**ASSIGNED TASK:** Exact copy, pictures excluded: please retype every record below.

**DATASET CONTENT:**

>>>>>

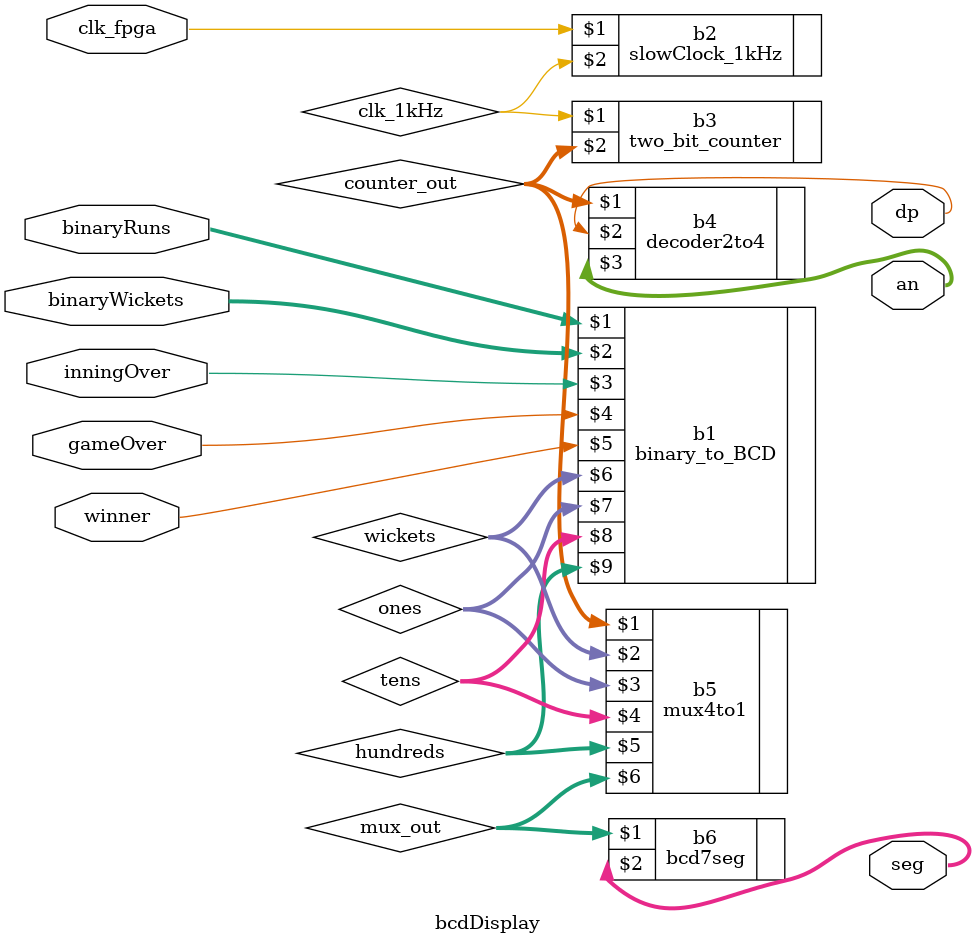
<source format=v>
`timescale 1ns / 1ps


module bcdDisplay(
    input clk_fpga,              // master clock 100Mhz    
    input [7:0] binaryRuns,      // runs from cricket game
    input [3:0] binaryWickets,   // wickets from cricket game     
    input inningOver,            // show IO on the display 
    input gameOver,              // signals the end of the game
    input winner,                // locked in winner of the game    
    output [3:0] an,             // drives the anodes
    output dp,                   // decimal point on display
    output [6:0] seg             // drives the seven-segment cathodes    
    ); 
        
    wire clk_1kHz;     //1kHz clock signal from slowClock_1kHz module   
    wire [3:0] mux_out;  // sends output of mux to display a specific seven segment parameter
    wire [1:0] counter_out;  //sends output of the 2-bit counter to the mux and decoder
    wire [3:0] wickets,ones,tens,hundreds; // sends bcd output from converter to mux
    
    // binary to BCD converter 
    binary_to_BCD b1(binaryRuns,binaryWickets, inningOver, gameOver,winner, wickets,ones,tens,hundreds);     
    
    // generate a 1kHz clock from the 100MHz master clock
    slowClock_1kHz b2(clk_fpga, clk_1kHz);   
     
    // two bit counter at 1kHz for refreshing anodes   
    two_bit_counter b3(clk_1kHz, counter_out); 
    
    //turn on one anode and turn off the other three on each 100 Hz tick of the 2-bit counter
    decoder2to4  b4(counter_out, dp, an);            
        
    //select a bcd digit to display on the anode that is turned on
    mux4to1 b5(counter_out,wickets,ones,tens,hundreds,mux_out);     
    
    /* display the digit selected by the mux by using an equivalent 7-bit constant
       to drive the seven segment cathodes
    */
    bcd7seg b6(mux_out,seg);    
     
endmodule
</source>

<<<<<

**REPLY:**
<source format=v>
`timescale 1ns / 1ps


module bcdDisplay(
    input clk_fpga,              // master clock 100Mhz    
    input [7:0] binaryRuns,      // runs from cricket game
    input [3:0] binaryWickets,   // wickets from cricket game     
    input inningOver,            // show IO on the display 
    input gameOver,              // signals the end of the game
    input winner,                // locked in winner of the game    
    output [3:0] an,             // drives the anodes
    output dp,                   // decimal point on display
    output [6:0] seg             // drives the seven-segment cathodes    
    ); 
        
    wire clk_1kHz;     //1kHz clock signal from slowClock_1kHz module   
    wire [3:0] mux_out;  // sends output of mux to display a specific seven segment parameter
    wire [1:0] counter_out;  //sends output of the 2-bit counter to the mux and decoder
    wire [3:0] wickets,ones,tens,hundreds; // sends bcd output from converter to mux
    
    // binary to BCD converter 
    binary_to_BCD b1(binaryRuns,binaryWickets, inningOver, gameOver,winner, wickets,ones,tens,hundreds);     
    
    // generate a 1kHz clock from the 100MHz master clock
    slowClock_1kHz b2(clk_fpga, clk_1kHz);   
     
    // two bit counter at 1kHz for refreshing anodes   
    two_bit_counter b3(clk_1kHz, counter_out); 
    
    //turn on one anode and turn off the other three on each 100 Hz tick of the 2-bit counter
    decoder2to4  b4(counter_out, dp, an);            
        
    //select a bcd digit to display on the anode that is turned on
    mux4to1 b5(counter_out,wickets,ones,tens,hundreds,mux_out);     
    
    /* display the digit selected by the mux by using an equivalent 7-bit constant
       to drive the seven segment cathodes
    */
    bcd7seg b6(mux_out,seg);    
     
endmodule
</source>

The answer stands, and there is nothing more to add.